The skull wall: Like bouncers manning the club doors, the central nervous system has a number of properties that it uses to keep the vibes right in the brain.

These are collectively called the blood-brain barrier, which strictly controls the movements of cells, ions, and molecules between circulating blood, which goes everywhere, and the central nervous system, which is an exclusive club. This ensures a stable environment for the brain, as well as protecting it from viruses, bacteria, toxins, and other nasty things.

While keeping your brain safe and sound is generally a good thing, the blood-brain barrier does present a formidable challenge when you want something to reach the brain — like, say, cancer medicine.

There are brute ways around the barrier, including administering medicine directly into the spine or going through the skull, a surgical end-around. Labs are trying to develop various ways to treat glioblastomas, including chemo pumps that administer drugs directly to the tumor, attacking supply lines to the cancer, and a special gel to fill the hole left by the tumor after surgery.
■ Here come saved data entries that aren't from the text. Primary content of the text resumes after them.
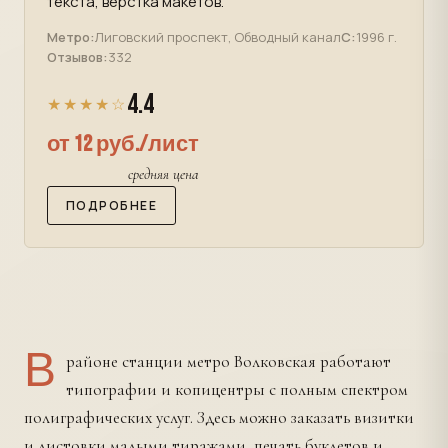
текста, верстка макетов.
Метро:
Лиговский проспект, Обводный канал
С:
1996 г.
Отзывов:
332
4.4
★★★★☆
от 12 руб./лист
средняя цена
ПОДРОБНЕЕ
В
районе станции метро Волковская работают
типографии и копицентры с полным спектром
полиграфических услуг. Здесь можно заказать визитки
и листовки малыми тиражами, печать буклетов и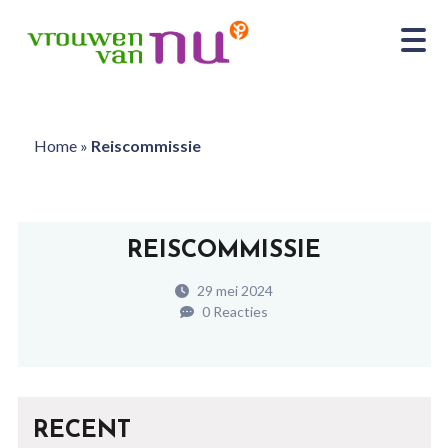
Home
»
Reiscommissie
REISCOMMISSIE
29 mei 2024
0 Reacties
RECENT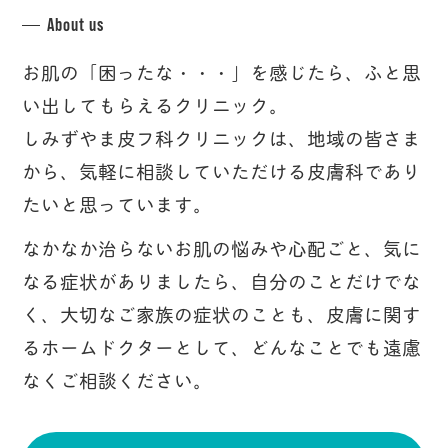
About us
お肌の「困ったな・・・」を感じたら、ふと思
い出してもらえるクリニック。
しみずやま皮フ科クリニックは、地域の皆さま
から、気軽に相談していただける皮膚科であり
たいと思っています。
なかなか治らないお肌の悩みや心配ごと、気に
なる症状がありましたら、自分のことだけでな
く、大切なご家族の症状のことも、皮膚に関す
るホームドクターとして、どんなことでも遠慮
なくご相談ください。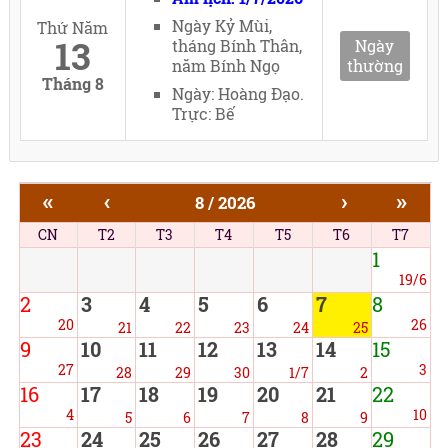
Ngày Kỷ Mùi,
Thứ Năm
13
tháng Bính Thân,
Ngày
năm Bính Ngọ
thường
Tháng 8
Ngày: Hoàng Đạo.
Trực: Bế
«
‹
›
»
8 / 2026
CN
T2
T3
T4
T5
T6
T7
1
19/6
2
3
4
5
6
7
8
20
26
21
22
23
24
25
9
10
11
12
13
14
15
27
3
28
29
30
1/7
2
16
17
18
19
20
21
22
4
10
5
6
7
8
9
23
24
25
26
27
28
29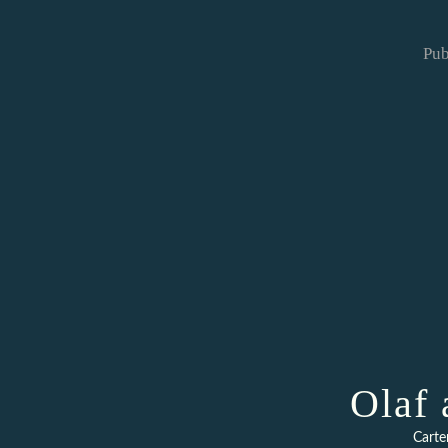
Pub
Olaf 
Carte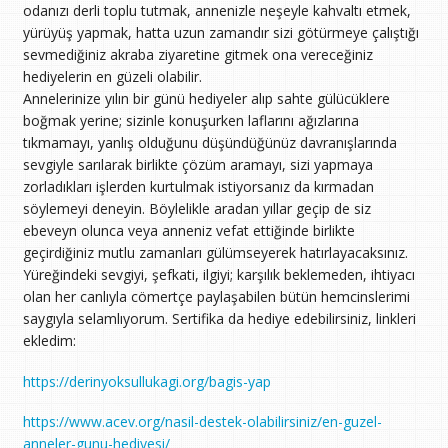
odanızı derli toplu tutmak, annenizle neşeyle kahvaltı etmek,
yürüyüş yapmak, hatta uzun zamandır sizi götürmeye çalıştığı
sevmediğiniz akraba ziyaretine gitmek ona vereceğiniz
hediyelerin en güzeli olabilir.
Annelerinize yılın bir günü hediyeler alıp sahte gülücüklere
boğmak yerine; sizinle konuşurken laflarını ağızlarına
tıkmamayı, yanlış olduğunu düşündüğünüz davranışlarında
sevgiyle sarılarak birlikte çözüm aramayı, sizi yapmaya
zorladıkları işlerden kurtulmak istiyorsanız da kırmadan
söylemeyi deneyin. Böylelikle aradan yıllar geçip de siz
ebeveyn olunca veya anneniz vefat ettiğinde birlikte
geçirdiğiniz mutlu zamanları gülümseyerek hatırlayacaksınız.
Yüreğindeki sevgiyi, şefkati, ilgiyi; karşılık beklemeden, ihtiyacı
olan her canlıyla cömertçe paylaşabilen bütün hemcinslerimi
saygıyla selamlıyorum. Sertifika da hediye edebilirsiniz, linkleri
ekledim:
https://derinyoksullukagi.org/bagis-yap
https://www.acev.org/nasil-destek-olabilirsiniz/en-guzel-
anneler-gunu-hediyesi/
Researchers have used ultrasound to temporarily open the blood-brain barrier, allowing cancer drugs into the brain.

Opening the gate: The Northwestern team is taking a different approach: opening the barrier temporarily using ultrasound. And they’re already into clinical trials.
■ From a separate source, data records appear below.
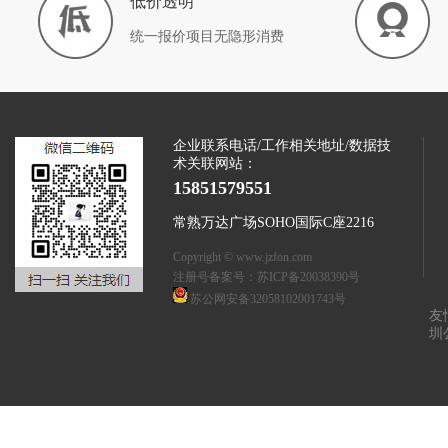
低价透明
统一报价项目无隐形消费
企业联系电话/工作相关地址/数据技
术关联网站：
15851579551
常熟万达广场SOHO国际C座2216
Copyright © www.jzfon.com
注册号备案号：
苏ICP备20038390号
苏公网安备32058102001743号
友
圳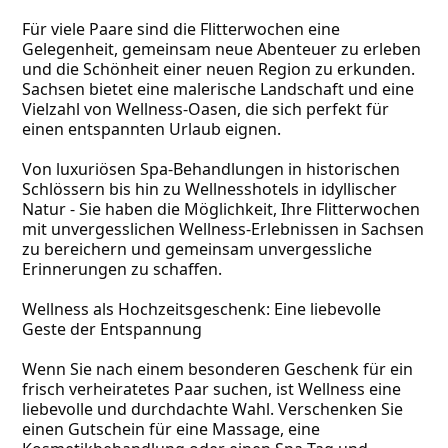
Für viele Paare sind die Flitterwochen eine 
Gelegenheit, gemeinsam neue Abenteuer zu erleben 
und die Schönheit einer neuen Region zu erkunden. 
Sachsen bietet eine malerische Landschaft und eine 
Vielzahl von Wellness-Oasen, die sich perfekt für 
einen entspannten Urlaub eignen.
Von luxuriösen Spa-Behandlungen in historischen 
Schlössern bis hin zu Wellnesshotels in idyllischer 
Natur - Sie haben die Möglichkeit, Ihre Flitterwochen 
mit unvergesslichen Wellness-Erlebnissen in Sachsen 
zu bereichern und gemeinsam unvergessliche 
Erinnerungen zu schaffen.
Wellness als Hochzeitsgeschenk: Eine liebevolle 
Geste der Entspannung
Wenn Sie nach einem besonderen Geschenk für ein 
frisch verheiratetes Paar suchen, ist Wellness eine 
liebevolle und durchdachte Wahl. Verschenken Sie 
einen Gutschein für eine Massage, eine 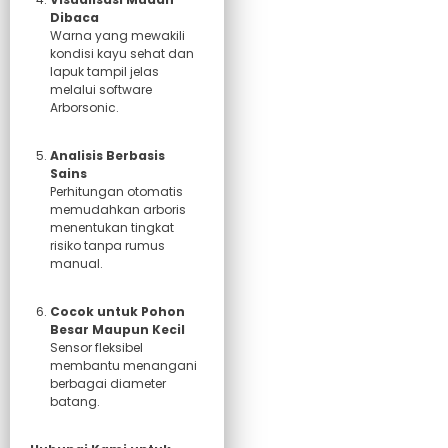
Dibaca
Warna yang mewakili
kondisi kayu sehat dan
lapuk tampil jelas
melalui software
Arborsonic.
Analisis Berbasis
Sains
Perhitungan otomatis
memudahkan arboris
menentukan tingkat
risiko tanpa rumus
manual.
Cocok untuk Pohon
Besar Maupun Kecil
Sensor fleksibel
membantu menangani
berbagai diameter
batang.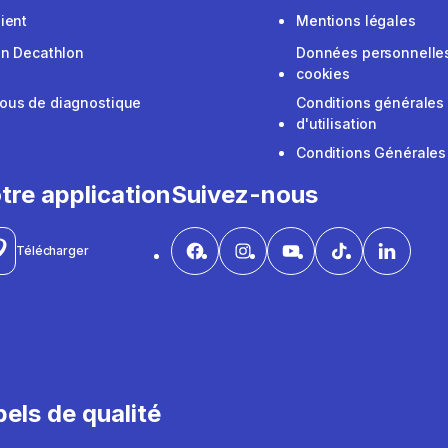
ient
Mentions légales
on Decathlon
Données personnelles
cookies
ous de diagnostique
Conditions générales
d'utilisation
Conditions Générales
tre application
Suivez-nous
Télécharger
els de qualité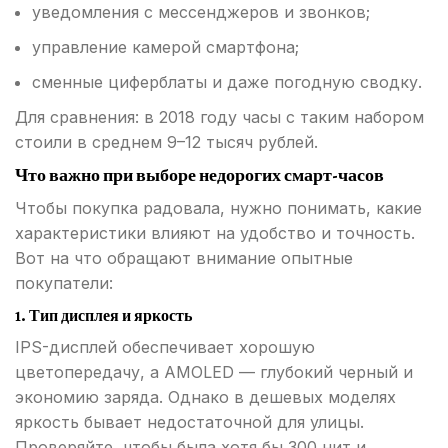
уведомления с мессенджеров и звонков;
управление камерой смартфона;
сменные циферблаты и даже погодную сводку.
Для сравнения: в 2018 году часы с таким набором
стоили в среднем 9–12 тысяч рублей.
Что важно при выборе недорогих смарт-часов
Чтобы покупка радовала, нужно понимать, какие
характеристики влияют на удобство и точность.
Вот на что обращают внимание опытные
покупатели:
1. Тип дисплея и яркость
IPS-дисплей обеспечивает хорошую
цветопередачу, а AMOLED — глубокий черный и
экономию заряда. Однако в дешевых моделях
яркость бывает недостаточной для улицы.
Проверяйте, чтобы была хотя бы 300 нит и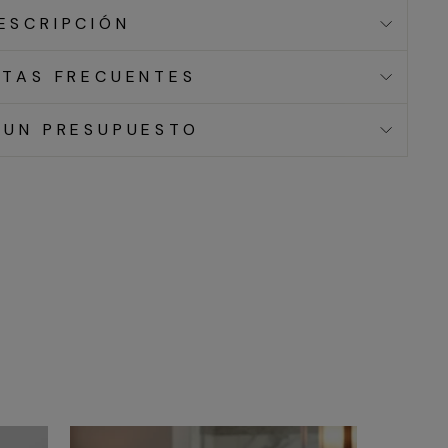
ESCRIPCIÓN
TAS FRECUENTES
 UN PRESUPUESTO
Published in The Lancet Oncology, this is also the first in-human trial using an implantable ultrasound to temporarily open the blood-brain barrier.

The study enrolled 17 patients with recurrent glioblastoma between October 2020 and February 2022. Patients underwent surgery for tumor resection and to have the ultrasound device implanted. The treatment, a four-minute procedure done while the patient is awake, began within a few weeks of implantation. 
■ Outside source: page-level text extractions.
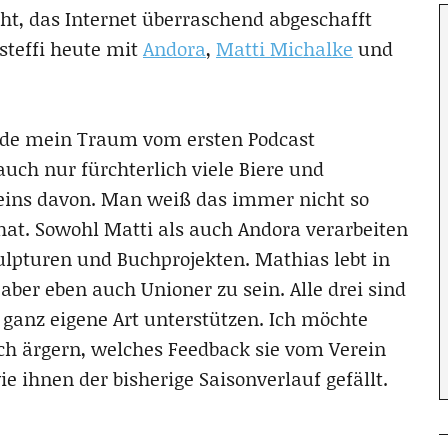
t, das Internet überraschend abgeschafft
steffi heute mit
Andora
,
Matti Michalke
und
ürde mein Traum vom ersten Podcast
 auch nur fürchterlich viele Biere und
keins davon. Man weiß das immer nicht so
at. Sowohl Matti als auch Andora verarbeiten
ulpturen und Buchprojekten. Mathias lebt in
aber eben auch Unioner zu sein. Alle drei sind
 ganz eigene Art unterstützen. Ich möchte
ich ärgern, welches Feedback sie vom Verein
ihnen der bisherige Saisonverlauf gefällt.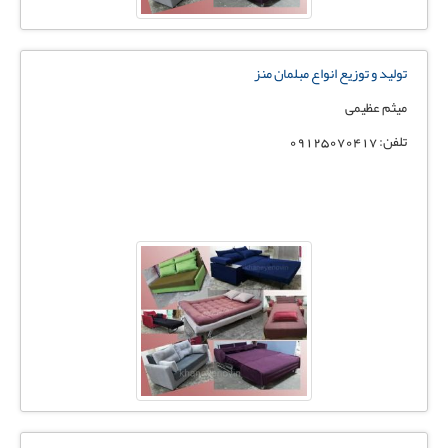
تولید و توزیع انواع مبلمان منز
میثم عظیمی
تلفن: ۰۹۱۲۵۰۷۰۴۱۷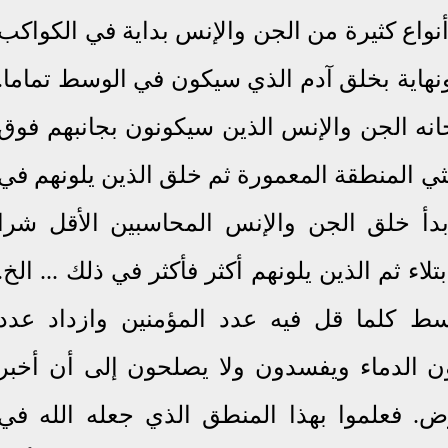
أنواع كثيرة من الجن والإنس بداية في الكواكب
نهاية بخلق آدم الذي سيكون في الوسط تماما.
انه الجن والإنس الذين سيكونون بجانبهم فوق
ي المنطقة المعمورة ثم خلق الذين يلونهم في
دأ خلق الجن والإنس المحاسبين الأقل شرا
تلاء ثم الذين يلونهم أكثر فأكثر في ذلك ... الخ.
سط كلما قل فيه عدد المؤمنين وازداد عدد
ن الدماء ويفسدون ولا يصلحون إلى أن أخبر
رض. فعلموا بهذا المنطق الذي جعله الله في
Patients were given an IV chemo drug, paclitaxel. Normally, this drug would struggle to cross the blood-brain barrier, and while paclitaxel has shown potential when directly injected into the brain, it has been associated with toxic effects including brain inflammation and meningitis, Sonabend said.

When low-intensity ultrasound pulsed from the devices was combined with intravenous microbubbles, the blood-brain barrier was opened for roughly an hour.

“There is a critical time window after sonification when the brain is permeable to drugs circulating in the bloodstream,” Sonabend said.

“This is potentially a huge advance for glioblastoma patients.”

Adam Sonabend

The results: The ultrasound led to a four-to-six fold increase in chemo concentration in the brain. The treatment was also found safe and well-tolerated (which was all this study was designed to measure); some patients received up to six cycles of sonification, given every few weeks.

These results have informed an ongoing phase 2 trial of patients with recurrent glioblastomas, which is designed to figure out if the technique actually prolongs the life of patients. These patients will receive a combination of paclitaxel and carboplatin, which has been proven in fighting various other cancers.

This technique may reach well beyond brain cancer; the ultrasound technique “opens the door to investigate novel drug-based treatments for millions of patients who suffer from various brain diseases,” Sonnabend said.